Problem statement >> Go through the listing beneath this task and return every line that carries the string "based".

Input material >>

◇ ◇ ◇ ◇ ◇

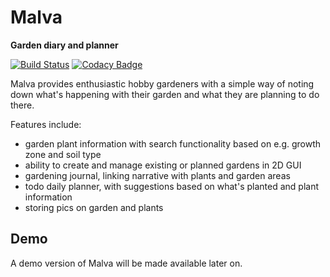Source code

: # Malva 

**Garden diary and planner**

[![Build Status](https://travis-ci.org/pekoe09/malvamern.svg?branch=master)](https://travis-ci.org/pekoe09/malvamern)
[![Codacy Badge](https://api.codacy.com/project/badge/Grade/b2cad624913a49d084af0b0752c44700)](https://www.codacy.com/app/juha-kangas/malvamern?utm_source=github.com&amp;utm_medium=referral&amp;utm_content=pekoe09/malvamern&amp;utm_campaign=Badge_Grade)

Malva provides enthusiastic hobby gardeners with a simple way of noting down what's happening with their garden and what they are planning to do there.

Features include:
- garden plant information with search functionality based on e.g. growth zone and soil type
- ability to create and manage existing or planned gardens in 2D GUI
- gardening journal, linking narrative with plants and garden areas
- todo daily planner, with suggestions based on what's planted and plant information
- storing pics on garden and plants

## Demo

A demo version of Malva will be made available later on.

◇ ◇ ◇ ◇ ◇

Answer to the problem >>
- garden plant information with search functionality based on e.g. growth zone and soil type
- todo daily planner, with suggestions based on what's planted and plant information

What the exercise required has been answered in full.